Stored data
::::

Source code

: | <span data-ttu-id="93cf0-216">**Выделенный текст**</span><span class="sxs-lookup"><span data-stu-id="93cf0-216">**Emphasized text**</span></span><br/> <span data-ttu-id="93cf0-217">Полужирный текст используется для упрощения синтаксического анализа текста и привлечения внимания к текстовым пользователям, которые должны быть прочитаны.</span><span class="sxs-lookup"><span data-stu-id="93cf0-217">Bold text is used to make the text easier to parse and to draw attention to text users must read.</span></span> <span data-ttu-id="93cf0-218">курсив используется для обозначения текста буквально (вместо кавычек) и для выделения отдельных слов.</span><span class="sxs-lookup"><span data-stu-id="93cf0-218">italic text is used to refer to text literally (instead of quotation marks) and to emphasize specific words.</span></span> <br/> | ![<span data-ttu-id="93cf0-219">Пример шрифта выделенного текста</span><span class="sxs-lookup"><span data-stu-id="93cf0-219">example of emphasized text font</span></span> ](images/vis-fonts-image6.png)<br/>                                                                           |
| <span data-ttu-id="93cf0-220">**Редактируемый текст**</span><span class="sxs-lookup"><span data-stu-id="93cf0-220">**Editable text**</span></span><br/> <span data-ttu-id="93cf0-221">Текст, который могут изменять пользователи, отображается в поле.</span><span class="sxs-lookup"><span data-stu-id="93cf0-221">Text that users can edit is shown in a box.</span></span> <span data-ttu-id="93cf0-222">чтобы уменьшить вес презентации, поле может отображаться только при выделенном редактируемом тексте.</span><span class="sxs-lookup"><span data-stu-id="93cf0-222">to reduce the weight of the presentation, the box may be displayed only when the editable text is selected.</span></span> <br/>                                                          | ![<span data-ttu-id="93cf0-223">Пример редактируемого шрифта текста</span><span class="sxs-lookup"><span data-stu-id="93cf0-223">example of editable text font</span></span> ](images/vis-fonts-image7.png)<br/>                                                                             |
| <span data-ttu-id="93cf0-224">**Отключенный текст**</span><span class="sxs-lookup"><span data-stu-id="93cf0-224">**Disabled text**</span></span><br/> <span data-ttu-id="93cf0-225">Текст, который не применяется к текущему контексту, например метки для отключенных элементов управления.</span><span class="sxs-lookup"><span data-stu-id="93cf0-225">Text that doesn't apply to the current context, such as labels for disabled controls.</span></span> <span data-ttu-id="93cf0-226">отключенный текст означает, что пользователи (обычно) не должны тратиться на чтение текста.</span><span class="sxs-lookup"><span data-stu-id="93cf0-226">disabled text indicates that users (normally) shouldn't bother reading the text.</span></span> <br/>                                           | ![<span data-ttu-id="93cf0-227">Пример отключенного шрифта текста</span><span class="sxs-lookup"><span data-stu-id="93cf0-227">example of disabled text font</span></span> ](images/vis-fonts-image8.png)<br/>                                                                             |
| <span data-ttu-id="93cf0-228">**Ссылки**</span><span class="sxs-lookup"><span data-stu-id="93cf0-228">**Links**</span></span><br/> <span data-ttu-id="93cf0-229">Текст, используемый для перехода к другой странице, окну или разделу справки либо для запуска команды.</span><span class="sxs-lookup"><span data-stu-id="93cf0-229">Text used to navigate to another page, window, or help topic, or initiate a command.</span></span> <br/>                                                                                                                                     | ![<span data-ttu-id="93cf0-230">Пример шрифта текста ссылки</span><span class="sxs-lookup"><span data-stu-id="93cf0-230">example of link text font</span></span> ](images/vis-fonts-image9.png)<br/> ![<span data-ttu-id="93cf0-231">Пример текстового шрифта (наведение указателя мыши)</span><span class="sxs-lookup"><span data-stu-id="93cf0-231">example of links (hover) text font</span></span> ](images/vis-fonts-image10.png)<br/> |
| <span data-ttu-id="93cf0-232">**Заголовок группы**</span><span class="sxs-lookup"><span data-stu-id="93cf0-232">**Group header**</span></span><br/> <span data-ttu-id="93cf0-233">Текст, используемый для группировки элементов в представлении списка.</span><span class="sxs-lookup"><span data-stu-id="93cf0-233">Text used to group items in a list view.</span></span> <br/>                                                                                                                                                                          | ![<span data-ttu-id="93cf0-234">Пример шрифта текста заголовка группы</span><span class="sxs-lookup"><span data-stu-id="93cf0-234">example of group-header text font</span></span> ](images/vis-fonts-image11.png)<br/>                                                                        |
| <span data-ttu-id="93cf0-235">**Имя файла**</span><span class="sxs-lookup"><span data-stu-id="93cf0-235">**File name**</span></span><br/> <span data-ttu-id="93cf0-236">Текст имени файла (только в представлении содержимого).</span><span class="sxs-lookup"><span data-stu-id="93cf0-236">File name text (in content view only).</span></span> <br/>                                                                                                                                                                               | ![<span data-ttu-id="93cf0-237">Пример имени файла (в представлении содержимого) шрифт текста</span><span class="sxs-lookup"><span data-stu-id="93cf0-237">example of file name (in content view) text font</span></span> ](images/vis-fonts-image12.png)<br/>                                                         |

::::

▶ _What you have to do_: Show each line of the records above that contains the string "help", matching case exactly.

▶ _Exercise answer_:
| <span data-ttu-id="93cf0-228">**Ссылки**</span><span class="sxs-lookup"><span data-stu-id="93cf0-228">**Links**</span></span><br/> <span data-ttu-id="93cf0-229">Текст, используемый для перехода к другой странице, окну или разделу справки либо для запуска команды.</span><span class="sxs-lookup"><span data-stu-id="93cf0-229">Text used to navigate to another page, window, or help topic, or initiate a command.</span></span> <br/>                                                                                                                                     | ![<span data-ttu-id="93cf0-230">Пример шрифта текста ссылки</span><span class="sxs-lookup"><span data-stu-id="93cf0-230">example of link text font</span></span> ](images/vis-fonts-image9.png)<br/> ![<span data-ttu-id="93cf0-231">Пример текстового шрифта (наведение указателя мыши)</span><span class="sxs-lookup"><span data-stu-id="93cf0-231">example of links (hover) text font</span></span> ](images/vis-fonts-image10.png)<br/> |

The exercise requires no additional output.